Alexander Bennett, a book editor, lives with his wife and 18-month-old son in a three-bedroom house in Crawley. The family are comfortably off, but plan to move home next year and have at least three concerns about their finances.
The first issue is what to do about their mortgage when they move. By the time they get round to selling, their Nationwide Building Society two-year discounted variable rate mortgage deal will be coming to an end, so they would be able to move lender without penalty. They are likely to need to borrow more money to move, but should they stick with Nationwide or go elsewhere? One of the Nationwide mortgages is interest-only so this could be more complicated.
Alexander is also anxious that he may not be saving in the best way possible for his son. He used his Child Trust Fund vouchers to open an account with The Children's Mutual, with the money going into a fund run by Insight Investment.
He also contributes £100 a month to a Baillie Gifford savings scheme, which invests in the Edinburgh Worldwide Investment Trust. Is this a good strategy for the future?
Finally, there's the question of Alexander's pension planning. He'd like to retire with a pension of £30,000 to £40,000 in today's money, around two-thirds of his current pay.
We asked three independent financial advisers for their help: David Hollingworth, of London & Country Mortgages; Julie Hedge of Christie Scott's; and Danny Cox, of Hargreaves Lansdown.
Case notes: Alexander Bennett, 34, book editor, Crawley
Salary: £56,000 a year.
Property: home worth £500,000 with mortgage of around £250,000 outstanding.

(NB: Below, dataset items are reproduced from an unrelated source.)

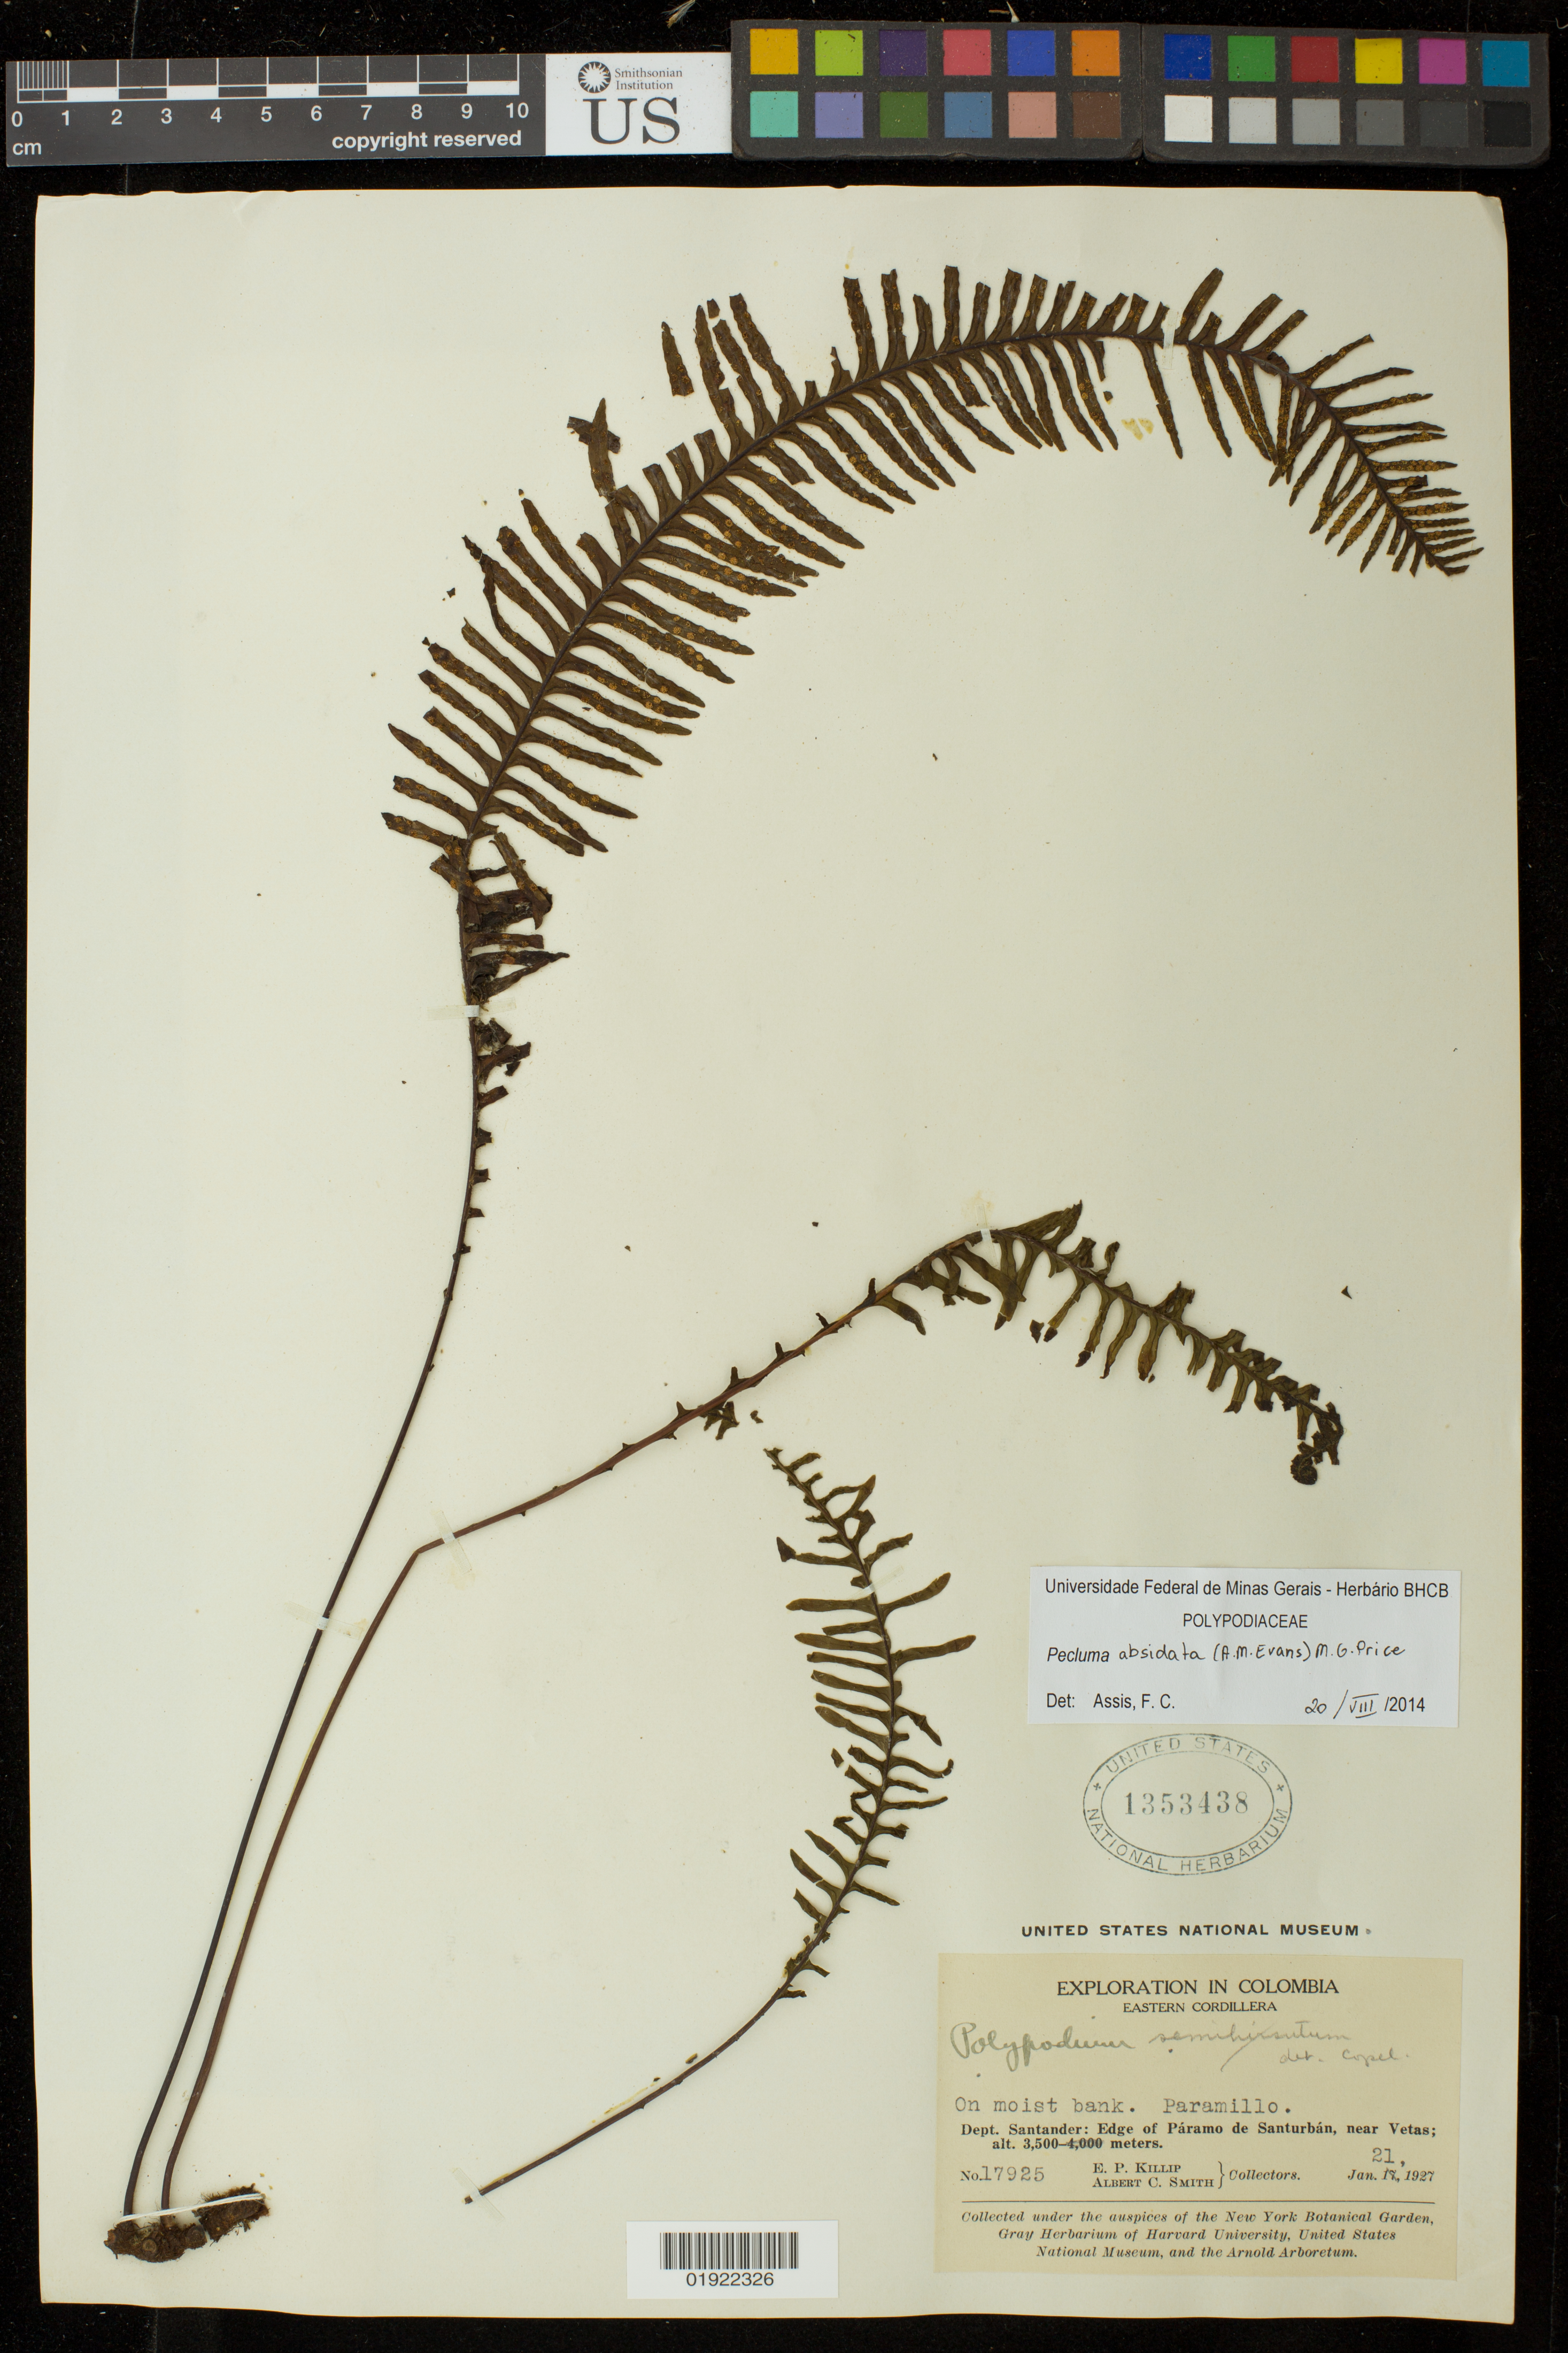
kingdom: Plantae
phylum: Tracheophyta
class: Polypodiopsida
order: Polypodiales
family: Polypodiaceae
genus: Pecluma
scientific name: Pecluma absidata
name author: (A.M. Evans) M.G. Price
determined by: Assis, F. C.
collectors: E. P. Killip & A. C. Smith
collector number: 17925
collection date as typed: Jan. 21 1927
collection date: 1927-01-21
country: Colombia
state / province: Santander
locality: Edge of Paramo de Santurban, near Vetas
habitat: on moist bank. paramillo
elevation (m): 3500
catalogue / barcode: US 1353438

Savings: Nationwide Building Society cash ISA worth £3,200, plus £2,000 in additional savings in Nationwide account. Child Trust Fund with Children's Mutual and savings plan with Baillie Gifford.
Pension: Member of money purchase pension scheme at work, with contributions from him and his employer totalling 12 per cent of pay.
Monthly spending: Around £2,000 on mortgage, bills and childcare. A further £520 on savings and pension. Around £500 on other costs.
David Hollingworth says the Bennetts should find out whether Nationwide can satisfy their borrowing requirements. If not, with no penalties to pay for changing lender, they have the freedom to seek out the best deal in the market.
Hollingworth explains that Alexander will still be able to split the mortgage between interest-only and repayment if he does switch lender. There is always a risk that the repayment vehicle - he can keep the Nationwide ISA - will fail to meet the target amount.
Hollingworth points out that if Alexander increases the interest-only element of the mortgage, he will need to reflect this in the investments he makes in the repayment vehicle.
Alexander has made some decent choices so far in saving for his child, says Julie Hedge. The Child Trust Fund offers good tax advantages and he has rightly chosen to link the investments to the stock market rather than deposit funds. Over 16 years, any short-term dips in the markets should be overcome by longer-term upward growth. The Insight Fund is wholly invested in UK shares while the Baillie Gifford fund is a global equities vehicle. So, it's a good geographical spread, which will help to limit risk.
Danny Cox is curious that Alexander's target for a pension in retirement is £30,000 to £40,000 a year. At the top end, this is close to his current net income, but most people's retirement income requirements fall to between half and two-thirds of their working income, once mortgages have been repaid and children are no longer dependent.
Alexander is in a good employer's scheme with a total contribution of 12 per cent a year. He has previous pensions with two former employers to count on, but his current pension could provide £17,000 a year in today's terms at age 65.
Adding in the State Pension and the benefits of the State Second Pension, this should take his retirement income closer to his target. Additional contributions to pensions will qualify for 40 per cent tax relief, though repaying the mortgage and increasing his protection provision are higher priorities, Cox adds.